╭─ Given information

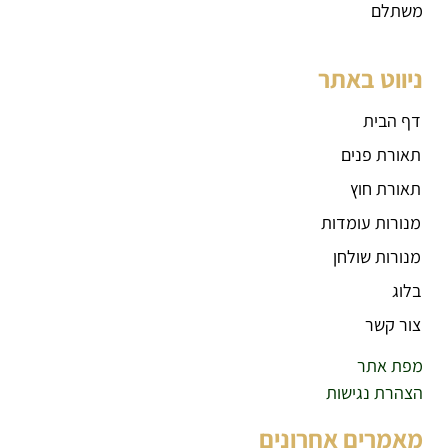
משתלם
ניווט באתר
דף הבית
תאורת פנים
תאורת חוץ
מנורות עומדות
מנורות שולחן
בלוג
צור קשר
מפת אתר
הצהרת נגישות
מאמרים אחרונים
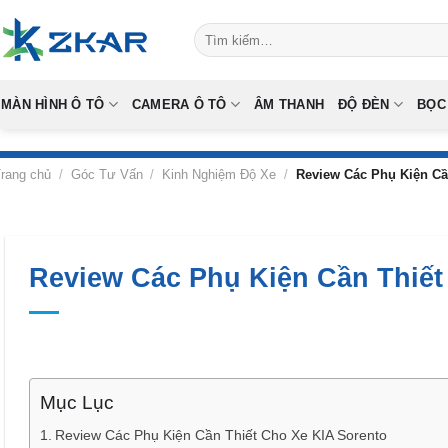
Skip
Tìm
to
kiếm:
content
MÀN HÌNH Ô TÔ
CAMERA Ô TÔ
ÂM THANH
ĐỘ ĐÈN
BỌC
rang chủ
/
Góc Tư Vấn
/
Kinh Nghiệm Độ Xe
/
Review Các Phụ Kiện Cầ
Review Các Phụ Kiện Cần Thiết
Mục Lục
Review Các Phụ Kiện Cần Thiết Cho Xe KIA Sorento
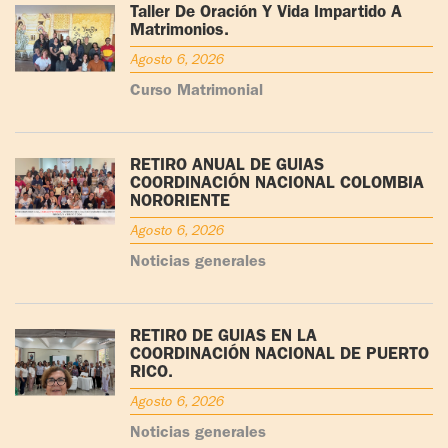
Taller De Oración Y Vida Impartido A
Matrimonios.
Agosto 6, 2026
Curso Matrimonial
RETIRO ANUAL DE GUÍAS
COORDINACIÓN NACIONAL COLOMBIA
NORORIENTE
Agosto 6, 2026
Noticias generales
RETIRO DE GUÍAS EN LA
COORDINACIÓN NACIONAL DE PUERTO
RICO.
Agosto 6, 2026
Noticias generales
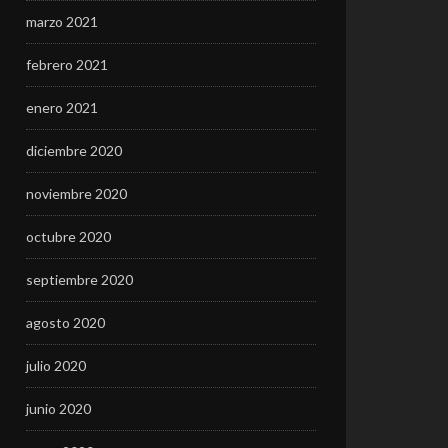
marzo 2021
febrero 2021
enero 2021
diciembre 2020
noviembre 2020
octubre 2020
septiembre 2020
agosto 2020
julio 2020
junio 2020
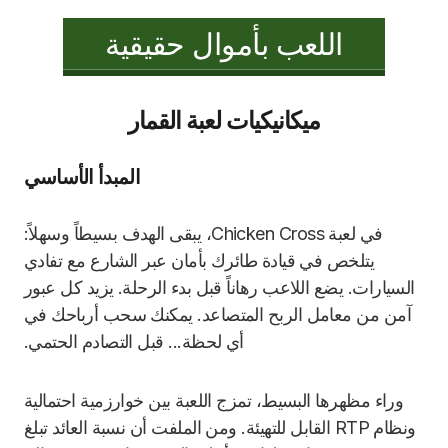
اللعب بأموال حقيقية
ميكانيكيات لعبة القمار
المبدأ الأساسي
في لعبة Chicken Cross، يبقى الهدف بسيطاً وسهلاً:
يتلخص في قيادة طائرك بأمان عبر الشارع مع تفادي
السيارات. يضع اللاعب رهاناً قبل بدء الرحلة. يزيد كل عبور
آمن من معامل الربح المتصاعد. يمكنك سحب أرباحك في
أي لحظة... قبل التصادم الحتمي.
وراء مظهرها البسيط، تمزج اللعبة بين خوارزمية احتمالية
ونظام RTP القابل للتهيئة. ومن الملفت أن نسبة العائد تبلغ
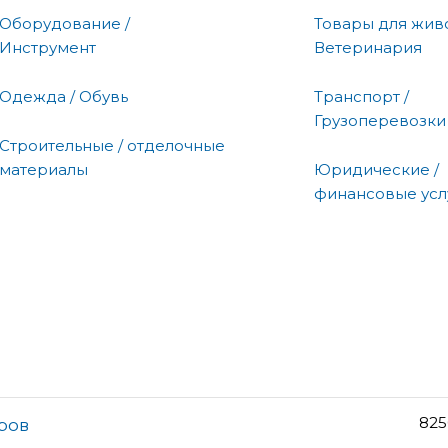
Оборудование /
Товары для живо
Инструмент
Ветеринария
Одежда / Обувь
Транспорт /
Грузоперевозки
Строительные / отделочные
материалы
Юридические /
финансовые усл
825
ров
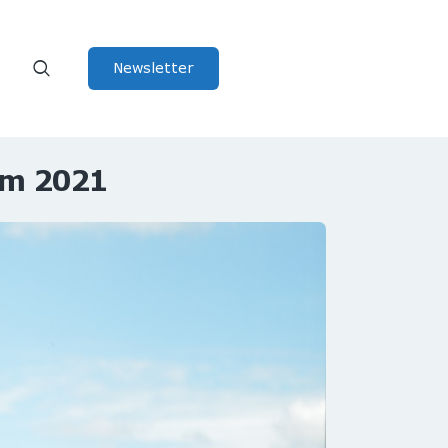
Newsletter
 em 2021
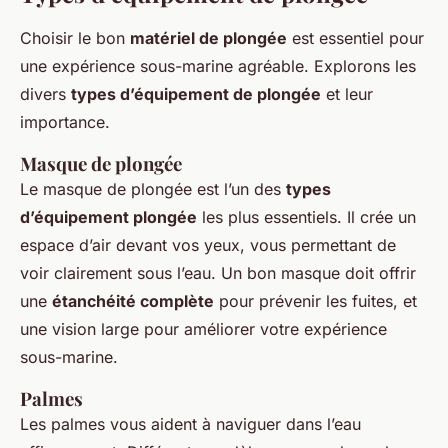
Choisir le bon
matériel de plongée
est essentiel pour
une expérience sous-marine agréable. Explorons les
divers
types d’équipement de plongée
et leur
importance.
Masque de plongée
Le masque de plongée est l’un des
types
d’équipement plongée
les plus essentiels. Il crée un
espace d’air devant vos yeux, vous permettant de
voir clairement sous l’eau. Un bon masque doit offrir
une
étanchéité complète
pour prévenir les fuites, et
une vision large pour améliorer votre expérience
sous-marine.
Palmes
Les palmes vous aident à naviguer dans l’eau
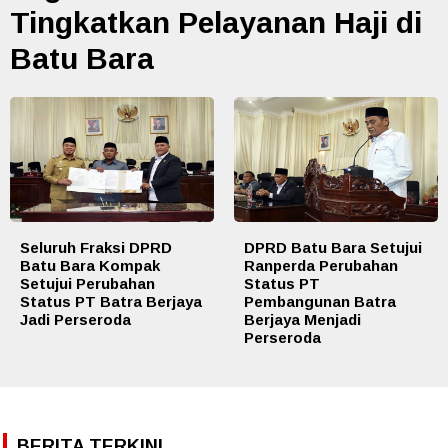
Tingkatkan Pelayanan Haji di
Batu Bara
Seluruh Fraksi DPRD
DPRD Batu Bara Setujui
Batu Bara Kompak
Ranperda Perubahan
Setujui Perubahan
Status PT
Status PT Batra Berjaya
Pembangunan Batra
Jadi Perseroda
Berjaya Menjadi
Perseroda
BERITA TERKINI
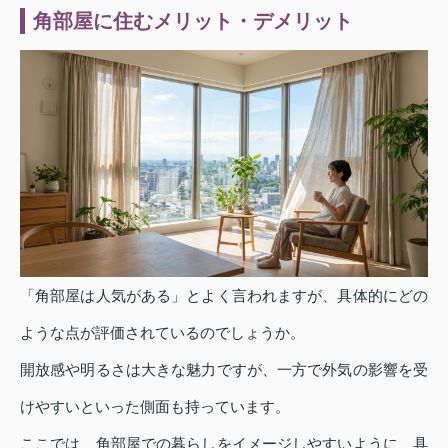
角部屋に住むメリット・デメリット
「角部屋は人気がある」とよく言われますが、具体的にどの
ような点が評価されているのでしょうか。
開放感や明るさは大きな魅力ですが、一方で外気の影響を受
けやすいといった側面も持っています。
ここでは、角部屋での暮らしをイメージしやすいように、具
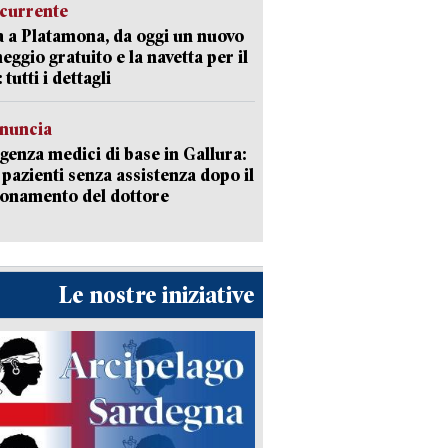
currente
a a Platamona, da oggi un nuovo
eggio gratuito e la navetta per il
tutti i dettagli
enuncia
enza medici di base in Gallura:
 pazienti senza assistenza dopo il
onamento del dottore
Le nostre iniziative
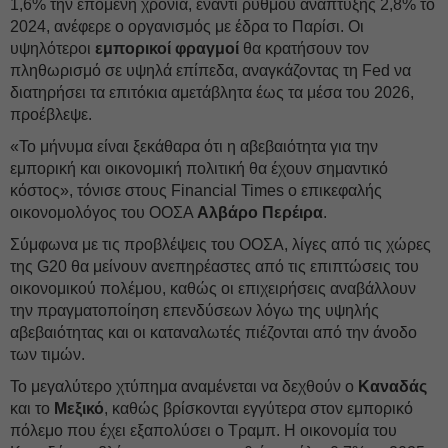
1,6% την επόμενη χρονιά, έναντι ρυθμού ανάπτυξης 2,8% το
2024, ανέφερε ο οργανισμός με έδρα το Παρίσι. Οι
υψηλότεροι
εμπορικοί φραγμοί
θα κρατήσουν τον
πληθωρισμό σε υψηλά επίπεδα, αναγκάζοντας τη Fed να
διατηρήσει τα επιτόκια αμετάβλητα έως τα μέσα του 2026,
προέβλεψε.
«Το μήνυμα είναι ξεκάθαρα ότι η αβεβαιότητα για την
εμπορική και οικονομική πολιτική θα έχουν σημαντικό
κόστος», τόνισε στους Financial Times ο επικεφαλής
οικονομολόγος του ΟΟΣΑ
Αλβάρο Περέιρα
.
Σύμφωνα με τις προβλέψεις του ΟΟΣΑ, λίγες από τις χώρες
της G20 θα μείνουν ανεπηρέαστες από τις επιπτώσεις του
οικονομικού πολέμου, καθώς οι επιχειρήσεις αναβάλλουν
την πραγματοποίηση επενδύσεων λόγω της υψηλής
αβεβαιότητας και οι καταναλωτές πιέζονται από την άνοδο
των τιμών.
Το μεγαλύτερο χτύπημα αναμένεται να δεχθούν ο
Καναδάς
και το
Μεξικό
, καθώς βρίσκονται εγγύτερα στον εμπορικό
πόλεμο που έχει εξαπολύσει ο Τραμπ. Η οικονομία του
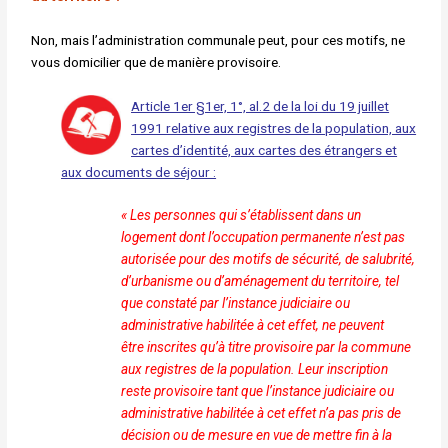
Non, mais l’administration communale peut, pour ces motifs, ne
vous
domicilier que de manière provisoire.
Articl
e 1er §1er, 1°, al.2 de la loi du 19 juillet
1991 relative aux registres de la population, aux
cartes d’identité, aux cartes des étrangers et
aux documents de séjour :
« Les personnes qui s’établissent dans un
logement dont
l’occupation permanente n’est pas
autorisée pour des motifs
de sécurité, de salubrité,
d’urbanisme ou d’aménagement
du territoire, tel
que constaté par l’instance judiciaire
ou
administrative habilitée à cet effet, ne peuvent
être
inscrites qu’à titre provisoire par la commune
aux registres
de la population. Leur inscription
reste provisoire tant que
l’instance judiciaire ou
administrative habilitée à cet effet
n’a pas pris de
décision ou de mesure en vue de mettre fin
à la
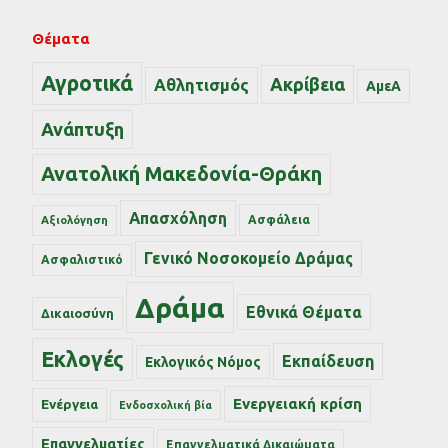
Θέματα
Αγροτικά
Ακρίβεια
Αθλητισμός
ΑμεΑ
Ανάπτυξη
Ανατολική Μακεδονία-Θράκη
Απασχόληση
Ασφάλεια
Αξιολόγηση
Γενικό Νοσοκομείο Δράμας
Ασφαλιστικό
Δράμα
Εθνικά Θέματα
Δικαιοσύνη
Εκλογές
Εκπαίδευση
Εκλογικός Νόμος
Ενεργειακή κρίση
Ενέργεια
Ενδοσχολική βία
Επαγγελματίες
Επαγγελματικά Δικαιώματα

╰─

> **Task objective**: The answer is the complete set of records, copied exactly, with pictures omitted.

> **Response box**:
משתלם
ניווט באתר
דף הבית
תאורת פנים
תאורת חוץ
מנורות עומדות
מנורות שולחן
בלוג
צור קשר
מפת אתר
הצהרת נגישות
מאמרים אחרונים
Skip
Tìm
to
kiếm:
content
MÀN HÌNH Ô TÔ
CAMERA Ô TÔ
ÂM THANH
ĐỘ ĐÈN
BỌC
rang chủ
/
Góc Tư Vấn
/
Kinh Nghiệm Độ Xe
/
Review Các Phụ Kiện Cầ
Review Các Phụ Kiện Cần Thiết
Mục Lục
Review Các Phụ Kiện Cần Thiết Cho Xe KIA Sorento
Taller De Oración Y Vida Impartido A
Matrimonios.
Agosto 6, 2026
Curso Matrimonial
RETIRO ANUAL DE GUÍAS
COORDINACIÓN NACIONAL COLOMBIA
NORORIENTE
Agosto 6, 2026
Noticias generales
RETIRO DE GUÍAS EN LA
COORDINACIÓN NACIONAL DE PUERTO
RICO.
Agosto 6, 2026
Noticias generales
marzo 2021
febrero 2021
enero 2021
diciembre 2020
noviembre 2020
octubre 2020
septiembre 2020
agosto 2020
julio 2020
junio 2020
اللعب بأموال حقيقية
ميكانيكيات لعبة القمار
المبدأ الأساسي
في لعبة Chicken Cross، يبقى الهدف بسيطاً وسهلاً:
يتلخص في قيادة طائرك بأمان عبر الشارع مع تفادي
السيارات. يضع اللاعب رهاناً قبل بدء الرحلة. يزيد كل عبور
آمن من معامل الربح المتصاعد. يمكنك سحب أرباحك في
أي لحظة... قبل التصادم الحتمي.
وراء مظهرها البسيط، تمزج اللعبة بين خوارزمية احتمالية
ونظام RTP القابل للتهيئة. ومن الملفت أن نسبة العائد تبلغ
Оборудование /
Товары для живо
Инструмент
Ветеринария
Одежда / Обувь
Транспорт /
Грузоперевозки
Строительные / отделочные
материалы
Юридические /
финансовые усл
825
ров
Newsletter
 em 2021
Choisir le bon
matériel de plongée
est essentiel pour
une expérience sous-marine agréable. Explorons les
divers
types d’équipement de plongée
et leur
importance.
Masque de plongée
Le masque de plongée est l’un des
types
d’équipement plongée
les plus essentiels. Il crée un
espace d’air devant vos yeux, vous permettant de
voir clairement sous l’eau. Un bon masque doit offrir
une
étanchéité complète
pour prévenir les fuites, et
une vision large pour améliorer votre expérience
sous-marine.
Palmes
Les palmes vous aident à naviguer dans l’eau
Tingkatkan Pelayanan Haji di
Batu Bara
Seluruh Fraksi DPRD
DPRD Batu Bara Setujui
Batu Bara Kompak
Ranperda Perubahan
Setujui Perubahan
Status PT
Status PT Batra Berjaya
Pembangunan Batra
Jadi Perseroda
Berjaya Menjadi
Perseroda
BERITA TERKINI
角部屋に住むメリット・デメリット
「角部屋は人気がある」とよく言われますが、具体的にどの
ような点が評価されているのでしょうか。
開放感や明るさは大きな魅力ですが、一方で外気の影響を受
けやすいといった側面も持っています。
ここでは、角部屋での暮らしをイメージしやすいように、具
currente
a a Platamona, da oggi un nuovo
eggio gratuito e la navetta per il
tutti i dettagli
enuncia
enza medici di base in Gallura:
 pazienti senza assistenza dopo il
onamento del dottore
Le nostre iniziative
1,6% την επόμενη χρονιά, έναντι ρυθμού ανάπτυξης 2,8% το
2024, ανέφερε ο οργανισμός με έδρα το Παρίσι. Οι
υψηλότεροι
εμπορικοί φραγμοί
θα κρατήσουν τον
πληθωρισμό σε υψηλά επίπεδα, αναγκάζοντας τη Fed να
διατηρήσει τα επιτόκια αμετάβλητα έως τα μέσα του 2026,
προέβλεψε.
«Το μήνυμα είναι ξεκάθαρα ότι η αβεβαιότητα για την
εμπορική και οικονομική πολιτική θα έχουν σημαντικό
κόστος», τόνισε στους Financial Times ο επικεφαλής
οικονομολόγος του ΟΟΣΑ
Αλβάρο Περέιρα
.
Σύμφωνα με τις προβλέψεις του ΟΟΣΑ, λίγες από τις χώρες
της G20 θα μείνουν ανεπηρέαστες από τις επιπτώσεις του
οικονομικού πολέμου, καθώς οι επιχειρήσεις αναβάλλουν
την πραγματοποίηση επενδύσεων λόγω της υψηλής
αβεβαιότητας και οι καταναλωτές πιέζονται από την άνοδο
των τιμών.
Το μεγαλύτερο χτύπημα αναμένεται να δεχθούν ο
Καναδάς
και το
Μεξικό
, καθώς βρίσκονται εγγύτερα στον εμπορικό
πόλεμο που έχει εξαπολύσει ο Τραμπ. Η οικονομία του
Non, mais l’administration communale peut, pour ces motifs, ne
vous
domicilier que de manière provisoire.
Articl
e 1er §1er, 1°, al.2 de la loi du 19 juillet
1991 relative aux registres de la population, aux
cartes d’identité, aux cartes des étrangers et
aux documents de séjour :
« Les personnes qui s’établissent dans un
logement dont
l’occupation permanente n’est pas
autorisée pour des motifs
de sécurité, de salubrité,
d’urbanisme ou d’aménagement
du territoire, tel
que constaté par l’instance judiciaire
ou
administrative habilitée à cet effet, ne peuvent
être
inscrites qu’à titre provisoire par la commune
aux registres
de la population. Leur inscription
reste provisoire tant que
l’instance judiciaire ou
administrative habilitée à cet effet
n’a pas pris de
décision ou de mesure en vue de mettre fin
à la
Θέματα
Αγροτικά
Ακρίβεια
Αθλητισμός
ΑμεΑ
Ανάπτυξη
Ανατολική Μακεδονία-Θράκη
Απασχόληση
Ασφάλεια
Αξιολόγηση
Γενικό Νοσοκομείο Δράμας
Ασφαλιστικό
Δράμα
Εθνικά Θέματα
Δικαιοσύνη
Εκλογές
Εκπαίδευση
Εκλογικός Νόμος
Ενεργειακή κρίση
Ενέργεια
Ενδοσχολική βία
Επαγγελματίες
Επαγγελματικά Δικαιώματα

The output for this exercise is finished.